First edition (publ. Knopf)

The Black Reckoning is the third novel of the children's fantasy trilogy The Books of Beginning by John Stephens. The narrative focuses on siblings Kate, Michael, and Emma as they race to find the Book of Death before the primary antagonist Dire Magnus. The book was released in 2015, two years after the sequel.

==Reception==
Critical reception for the book was positive.
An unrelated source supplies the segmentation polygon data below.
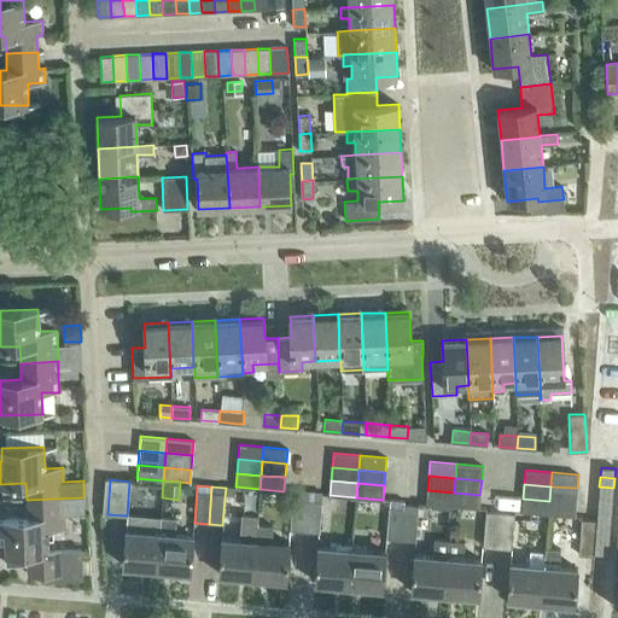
[(576,502),(577,488),(551,487),(549,501),(576,502)]
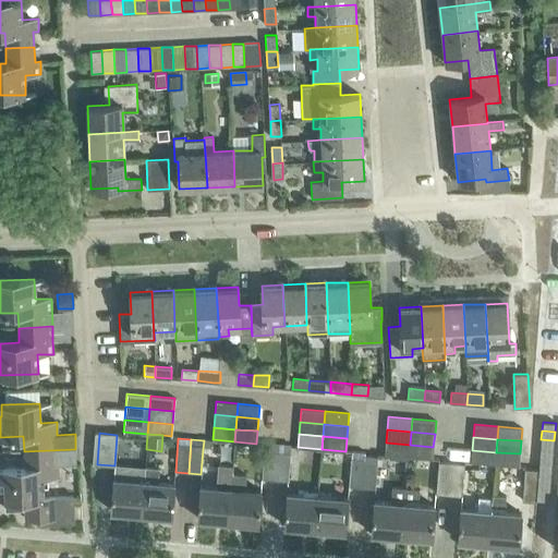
[(554,449),(554,440),(541,439),(541,448),(554,449)]
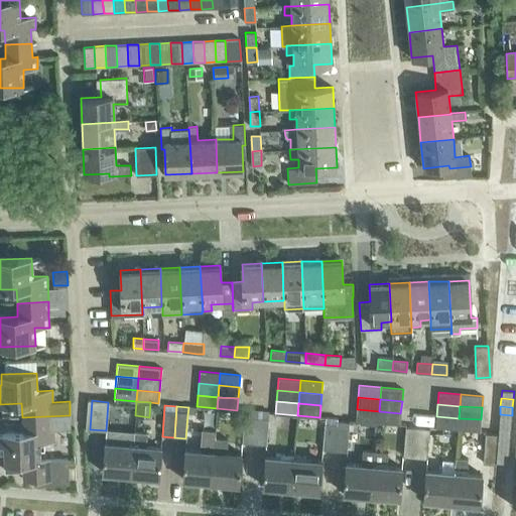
[(378,422),(379,411),(357,409),(356,420),(378,422)]
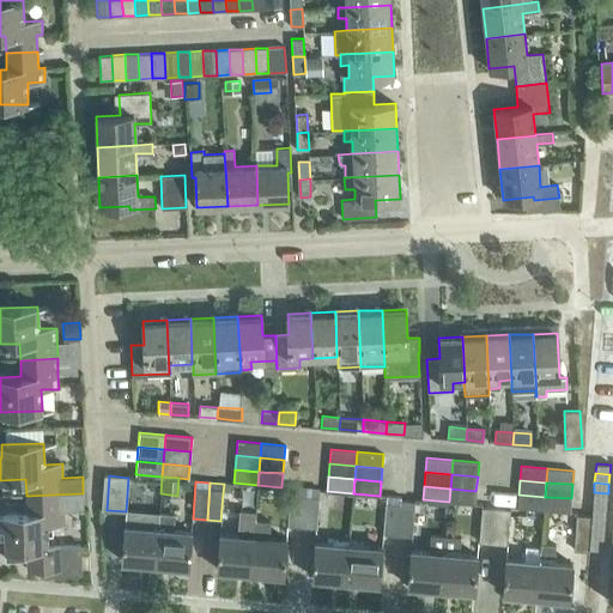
[(475,504),(475,491),(450,489),(449,502),(475,504)]
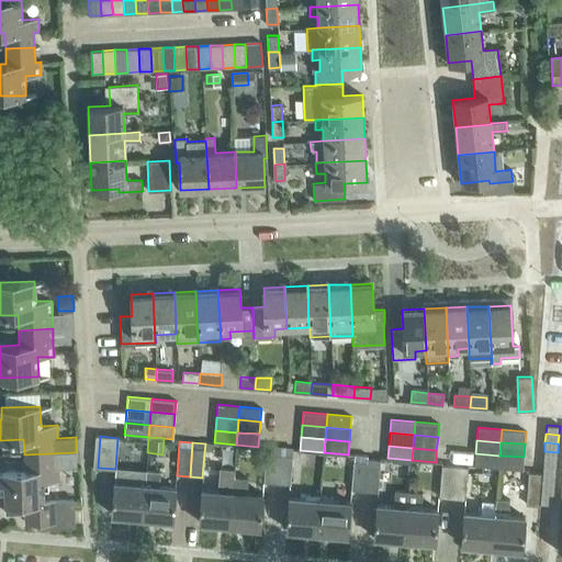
[(557,461),(558,452),(544,451),(543,460),(557,461)]
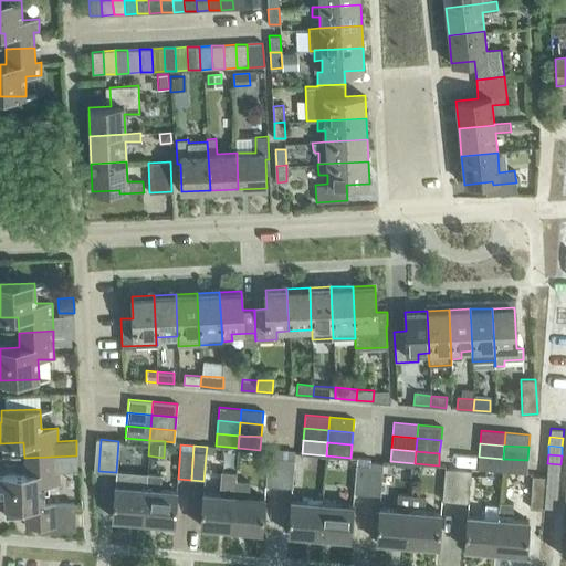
[(60,484),(60,472),(77,471),(76,456),(24,458),(25,473),(0,473),(0,494),(4,495),(4,507),(24,506),(25,526),(43,525),(44,532),(75,530),(74,504),(44,505),(44,485),(60,484)]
Booklists Maggie Reagan stated that the novel was both "action-packed and introspective", adding that it had a "startling, sometimes somber conclusion." A reviewer from Kirkus Reviews thought that the novel was satisfying and contained the "realistic, requisite heartbreak that comes with saying goodbye." Anita L. Burkam, writing for The Horn Book Magazine, felt that there was a lot going on in the novel, but Stephens managed to masterfully pull it off.

==Audiobook==
An audiobook, narrated by Jim Dale, was released by Listening Library in 2015. A reviewer from AudioFile stated that Dale's "timbre has a bright, crisp quality that is immediately engaging." In School Library Journal, Alice Davidson said that the narrator's "ability to create unique character voices is extraordinary", adding that his narration of Willy the Giant was one of his best. Karen Cruze of Booklist thought that Dale's emphasis on the pride, doubts, and trauma of the three siblings makes "the ending of their quest essential for listeners."